Downloading the Data

Throughout the tutorial we will be working with data from the National Health and Nutrition Examination Survey (NHANES). The data file can be downloaded here: nhanes_matlab.xlsx.

1. Data Import

Importing Tabular Data

readtable

Creates a table by reading column oriented data from a file

T = readtable(filename)

readtable creates one variable in the table T for each column in the file filename.

Wholly numeric columns will be converted to a numeric array; a cell array will be generated from a column containing any non-numeric values.

Readable File Formats File Extensions
Delimited text files .txt, .dat, .csv
Spreadsheet files .xls, .xlsb, .xlsx

Example

data = readtable('nhanes_matlab.xlsx');

While readtable is capable of reading Excel files, you will need to use readmatrix if you need to specify sheet names or a range of data. Both of these functions output a table.

Importing Data from Multiple Files

datastore

Read large collections of data

A datastore is simply a reference to a file or set of files. You tell MATLAB where to look for files with the datastore command.

Single File

ds = datastore(filename)

Multiple Files

ds = datastore(directory)

The datastore ds has many properties that you can modify so that MATLAB reads your data correctly (e.g. treating -999 as a missing value instead of a numeric data point).

Datastores are also useful if you are working with such a large amount of data that you wouldn’t be able to load it all into memory. With a datastore you can tell MATLAB to read in the data incrementally, whether it’s file by file or in 100-line chunks (MATLAB reads data in 20,000 line chunks by default).
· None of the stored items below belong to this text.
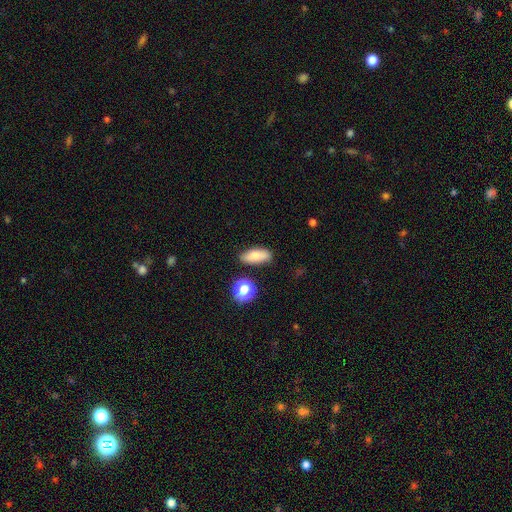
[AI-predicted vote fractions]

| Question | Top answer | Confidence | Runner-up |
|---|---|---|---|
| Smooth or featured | smooth | 79% | featured or disk (11%) |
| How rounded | in between | 76% | cigar-shaped (18%) |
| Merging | none | 82% | minor disturbance (12%) |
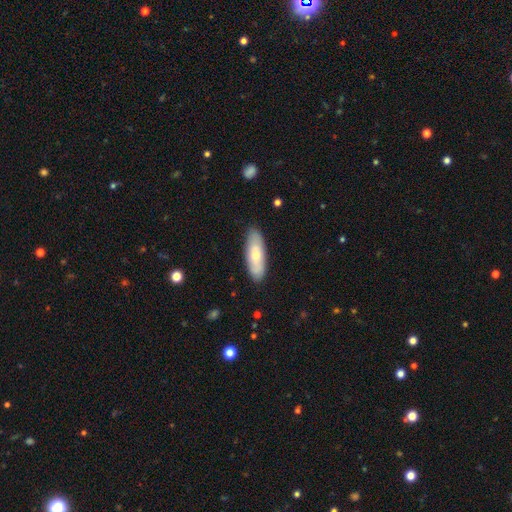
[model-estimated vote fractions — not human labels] This is likely a smooth galaxy (65%). How rounded: likely in between (65%). Merging: clearly none (87%).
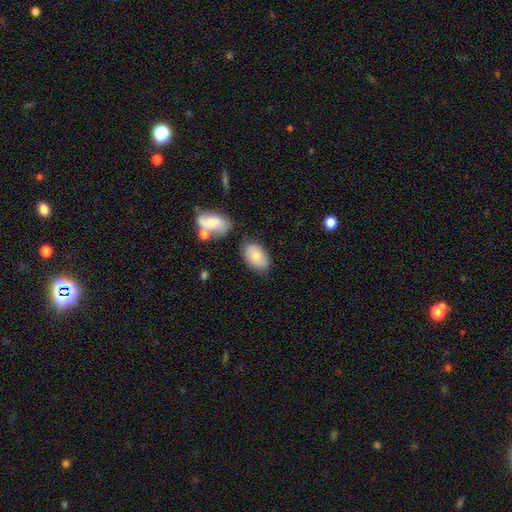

To read in data using a datastore, use the read or readall commands.

Read data incrementally

data = read(ds);

Read all data referenced by datastore ds

data = readall(ds);

Check out the MATLAB documentation on datastores to learn more about customizing your data import.

Example

% Create datastore
ds = datastore('nhanes_matlab.xlsx');

% Set ReadSize property in ds to 50 so we only read in 50 lines at a time
ds.ReadSize = 50;

% Read in first 50 lines
data50 = read(ds);

% Read in next 50 lines
data100 = read(ds);

% Read in all data
data_all = readall(ds);

Importing Unstructured Data

Suppose you have an unstructured data file like the one below.

Even, though we understand how to read data formatted this way, MATLAB is unable to read data automatically if each line doesn’t have the same columns. We can use MATLAB’s lower level file import functions to read irregular data.

Using low-level file import requires three steps:

  1. Open file (fid = fopen(filename), fid stands for file ID)

  2. Read data

  3. Close file (fclose(fid))

The first and last steps are pretty straightforward, so the rest of this section will focus on step 2. There are a couple ways we can read in the data.

fgetl

Read line from file

myLine = fgetl(fid)

Using in succession will allow you to continue reading the file line by line. Regardless of whether the data is numeric, the output of fgetl will be a string. This means you may have to parse and convert the data to the proper data type after import. You can learn more about this process from MATLAB’s documentation on string manipulation.

textscan

Read formatted data from file

myData = textscan(fid, formatSpec) 

textscan allows you to specify the format of a line of data up-front so that you don’t have to manipulate strings unnecessarily. textscan also allows you to read multiple lines and to skip any columns you don’t need.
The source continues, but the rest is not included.